Hi Team,
I am trying to put together a model that can predict whether an article should be selected for publishing. We have lots of articles we write but only a handful are chosen for publishing. These are based on certain criteria such key words and the content of the paper. In terms of the data, I have a column with a list of articles content and another column indicating if the article was chosen for publishing (i.e. Yes/ No column). I would like to use machine learning to predict which papers are more likely to be selected for publishing based on what has been done in the past.
Any ideas if this can be done in Alteryx and how you would go about it? How would you set up the work flow?
Many Thanks
B
I think you should check out the Data Science Learning Path which covers the various models that are available in Alteryx.

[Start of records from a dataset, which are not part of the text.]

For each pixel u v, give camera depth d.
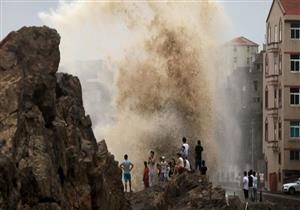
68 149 42.22
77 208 41.88
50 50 41.88
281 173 151.38
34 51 41.38
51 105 41.25
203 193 69.62
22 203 35.97
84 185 42.34
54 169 39.19
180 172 71.81
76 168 42.19
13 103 37.91
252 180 92.19
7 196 33.75
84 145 44.56
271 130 158.00
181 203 68.69
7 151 35.84
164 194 68.44
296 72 152.75
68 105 45.44
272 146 155.38
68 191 41.44
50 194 37.16
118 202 49.38
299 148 151.12
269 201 99.00
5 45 40.59
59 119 42.56
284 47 153.12
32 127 38.75
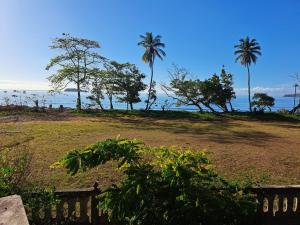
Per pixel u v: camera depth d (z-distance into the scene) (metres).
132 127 26.56
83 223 5.04
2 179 4.63
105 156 4.13
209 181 4.51
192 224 4.15
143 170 4.29
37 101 41.09
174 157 4.36
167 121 34.47
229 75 48.22
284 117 44.78
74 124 27.12
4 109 37.78
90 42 45.88
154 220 4.13
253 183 5.56
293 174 11.49
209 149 16.33
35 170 10.51
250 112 46.94
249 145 18.34
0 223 2.18
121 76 47.75
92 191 5.02
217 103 48.25
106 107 49.44
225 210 4.32
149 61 55.03
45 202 4.65
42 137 18.86
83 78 44.78
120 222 4.64
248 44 56.44
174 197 4.18
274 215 5.38
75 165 4.04
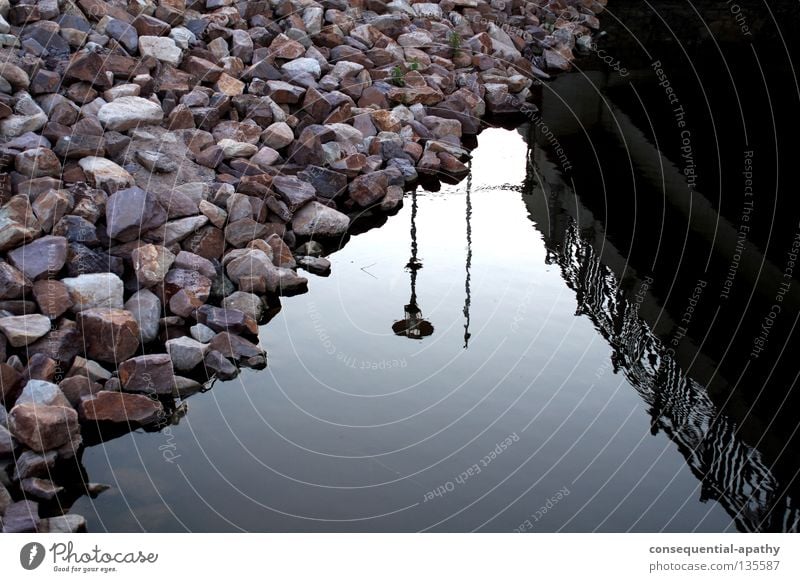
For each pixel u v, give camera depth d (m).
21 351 3.22
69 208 3.79
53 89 4.37
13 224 3.53
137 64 4.85
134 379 3.24
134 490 2.80
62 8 4.93
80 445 2.97
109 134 4.29
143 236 3.88
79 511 2.70
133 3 5.25
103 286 3.53
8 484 2.77
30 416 2.84
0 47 4.44
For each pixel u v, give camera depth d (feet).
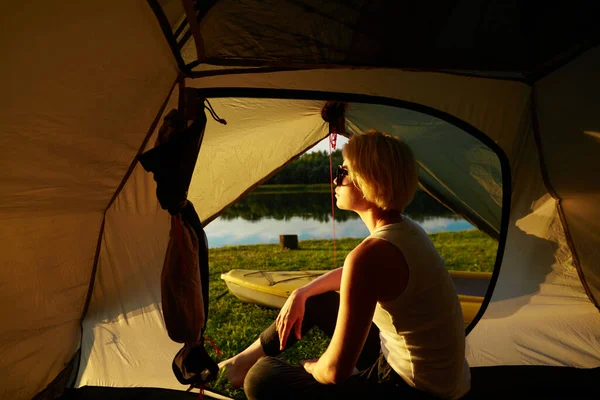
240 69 7.59
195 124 6.32
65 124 5.91
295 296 6.63
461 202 11.74
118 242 8.83
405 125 10.74
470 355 9.18
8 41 4.42
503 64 7.57
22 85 4.98
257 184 11.84
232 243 32.35
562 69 8.23
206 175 11.26
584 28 6.67
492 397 7.74
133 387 8.33
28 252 7.42
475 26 6.34
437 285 4.56
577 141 8.92
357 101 8.68
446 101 9.14
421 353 4.58
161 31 5.92
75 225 7.96
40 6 4.29
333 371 4.67
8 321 7.43
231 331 12.00
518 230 10.22
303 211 53.36
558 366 8.68
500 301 10.30
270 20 6.02
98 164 7.12
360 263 4.46
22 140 5.65
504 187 9.97
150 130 7.45
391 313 4.61
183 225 6.34
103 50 5.39
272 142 11.19
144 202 8.63
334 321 6.73
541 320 9.99
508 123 9.47
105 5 4.78
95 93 5.87
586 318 9.94
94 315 9.21
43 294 8.01
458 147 10.61
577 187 9.50
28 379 7.73
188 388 8.35
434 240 28.91
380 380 4.89
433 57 7.09
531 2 5.93
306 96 8.26
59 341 8.53
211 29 6.15
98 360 8.81
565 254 10.29
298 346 10.77
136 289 9.32
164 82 7.00
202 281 6.77
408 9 5.85
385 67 7.44
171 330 6.51
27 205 6.72
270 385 5.27
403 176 4.83
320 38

https://community.alteryx.com/t5/Learning-Paths/Data-Science-Learning-Path/ta-p/504157
Dawn.
Shortest answer:
Given the lack of additional variables, for a single column you better just do a standard hypotheses testing on proportion.
Slightly short answer:
From what you have described, it's a classification problem, so just try all the model. Assume you have less than 1 million rows, it shouldn't take you long with just one feature column.
Long answer:
If you have more variables that can be used to predict, then ML models are likely to be more useful. Although you need to decide what question do you want to answer? Is this paper going to be published vs Why is this paper being published? Also given the low count of positive case (publication), there is more work to be done about sampling your data.